Mr. Walker, too, has painted the senator as ultraprogressive and a champion of Mr. Biden’s policies. During a recent campaign stop in Smarr, Ga., Mr. Walker condemned Mr. Warnock’s support of the Inflation Reduction Act, calling the White House ceremony marking its passage over the summer a “party in Washington.”

“And as you’re looking at this, the split screen is the stock market is crashing,” Mr. Walker said to rousing applause. “What we’ve done right now is put the wrong person in Washington making the deals for us.”

Mr. Warnock has had to contend with personal challenges of his own, including a legal dispute with his ex-wife, Ouleye Ndoye, this spring. She sued him to change the terms of their child custody agreement after her move to a different state and asked to increase his monthly child support payments to reflect his higher salary since he became a senator.

During his first campaign in 2020, after an argument between the two, Ms. Ndoye said Mr. Warnock ran over her foot. The police did not find any physical damage to Ms. Ndoye’s foot, and Mr. Warnock was not charged. The incident has since been turned into an attack ad from a PAC affiliated with Mr. Walker, in which Ms. Ndoye calls Mr. Warnock “a great actor.”

Mr. Warnock’s campaign declined to comment on the claim, and Ms. Ndoye did not respond to a request for one.

Even when speaking to those most likely to support him, Mr. Warnock delivers his message carefully. At a recent Women for Warnock event in the event space of a West Atlanta community center, African American seniors said “amen” and cheered after nearly every point he made, vowing to vote early, bring friends to the polls and adorn their yards with Warnock signs as they hugged and took selfies with the senator. Some were members of Ebenezer Baptist Church, where he is senior pastor.

Afterward, when asked during a news conference whether he had a message to voters who were nervous about Mr. Walker’s past but frustrated with Democrats’ policies, he said simply “I’m working for Georgia” and turned to a point about his effort to cap prescription drug costs.

Mr. Warnock rarely holds one-on-one interviews or deviates from practiced answers to reporters’ questions.

He has also focused his message to voters on his work with Republicans in Washington. In stump speeches and news conferences, Mr. Warnock mentions a provision in the bipartisan infrastructure bill that he and Mr. Cruz wrote to authorize funds that would connect a portion of the Interstate 14 highway to link Texas and Georgia. He also talks up legislation he co-sponsored with Mr. Rubio to address the high maternal mortality rates in both of their states.

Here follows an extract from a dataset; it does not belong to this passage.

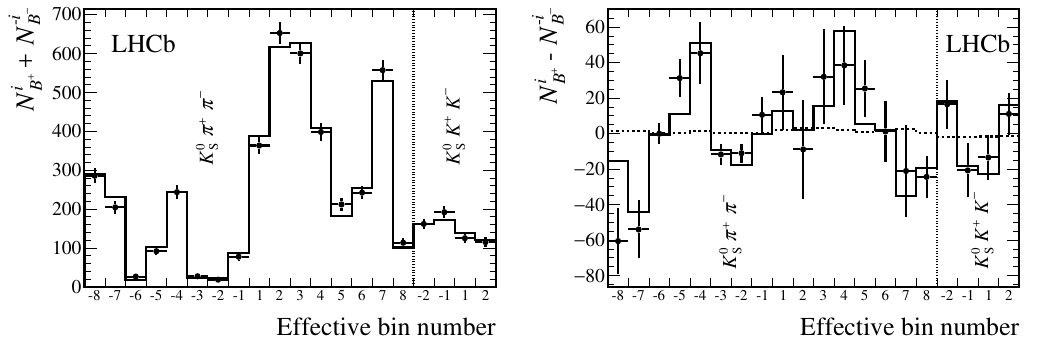
Figure 8 . (Left) Comparison of total signal yields from the direct (cid:12)t (points) to those calculated from the central values of x (cid:6) and y (cid:6) (solid line). The yields are given for the e(cid:11)ective bin: + i for B + and (cid:0) i for B (cid:0) , and summed over B charge and K 0 decay category. (Right) Comparison of the S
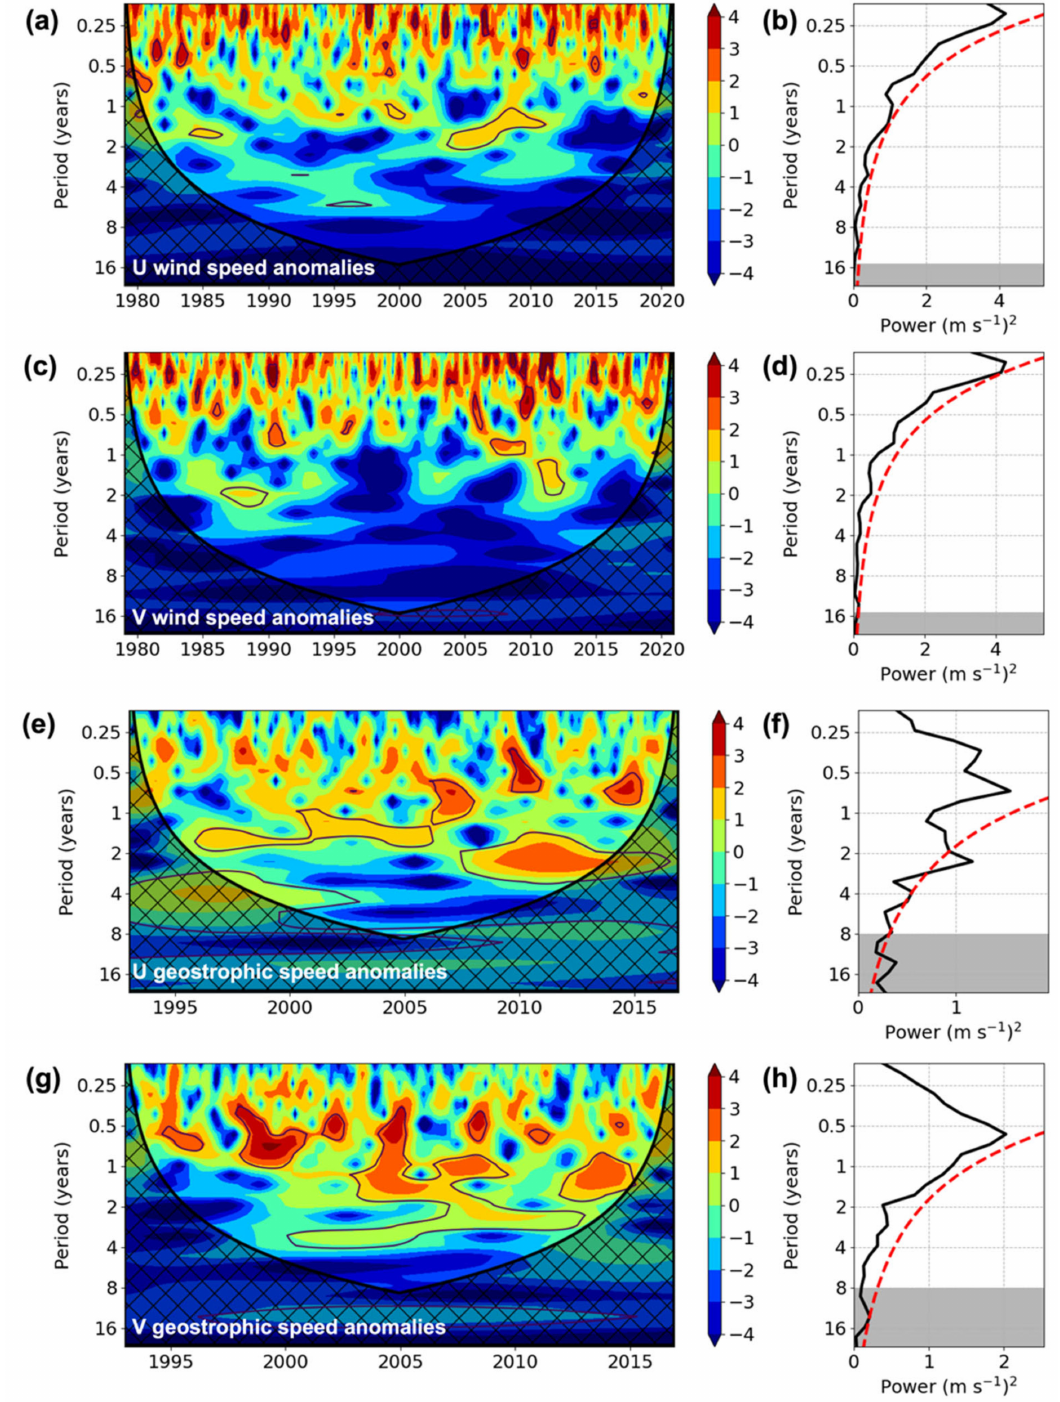
Figure 7. Wavelet power spectra of the standardized monthly anomalies of ( a , b ) Zonal (U) wind speed, ( c , d ) Meridional (V) wind speed, ( e , f ) Zonal (U) geostrophic current speed and ( g , h ) Meridional (V) geostrophic current speed. The 95% confidence level regions are highlighted in red and circled by a black contour. The cross-hatched regions are considered insignificant due to the effect of zero padding. The dashed red lines on the global wavelet spectra (on the right) represent the 95% confidence level, and the grey shaded regions are insignificant due to zero padding. Significant variability in R geos was observed at periods of 0.5–1.5 years and 3.7–5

Stefani Reynolds for The New York Times

But Mr. Warnock’s cozying up to Republicans can come with risks. Mr. Warnock mentioned his partnership with Mr. Tuberville in a recent advertisement. But after Mr. Tuberville made racist comments in a speech at a Trump rally over the weekend, Mr. Warnock was asked on a liberal podcast to respond and labeled the comments “deeply disappointing.”

“Not only is this rhetoric inappropriate. Quite frankly, it’s dangerous,” he said, calling for Mr. Tuberville to apologize.

Mr. Warnock’s bipartisan message is meant to appeal to a broad swath of voters, his proponents say, giving Georgians a reason to vote for him — and not merely against Mr. Walker.

“He is walking a fine line. And it’s not just because he’s trying to distance himself from President Biden,” said Derrick Jackson, a Metro Atlanta state representative and vice chairman of the General Assembly’s Black caucus. “He’s talking about voting for something, instead of voting against something. And there’s an art to that.”

Monica Davis, a 62-year-old retiree from Johns Creek, an Atlanta suburb, is among those Mr. Warnock would like to win over. A self-described Republican, she said she planned to vote for Gov. Brian Kemp, a Republican, but was struggling with whether to vote for Mr. Walker.

“I believe he’s a candidate because he is a sports hero. I think there are a lot more qualified candidates,” she said, adding that she was “disappointed in the Republican Party that chose him.” She remained unsure of Mr. Warnock.

“I might just not vote on that particular category,” she said.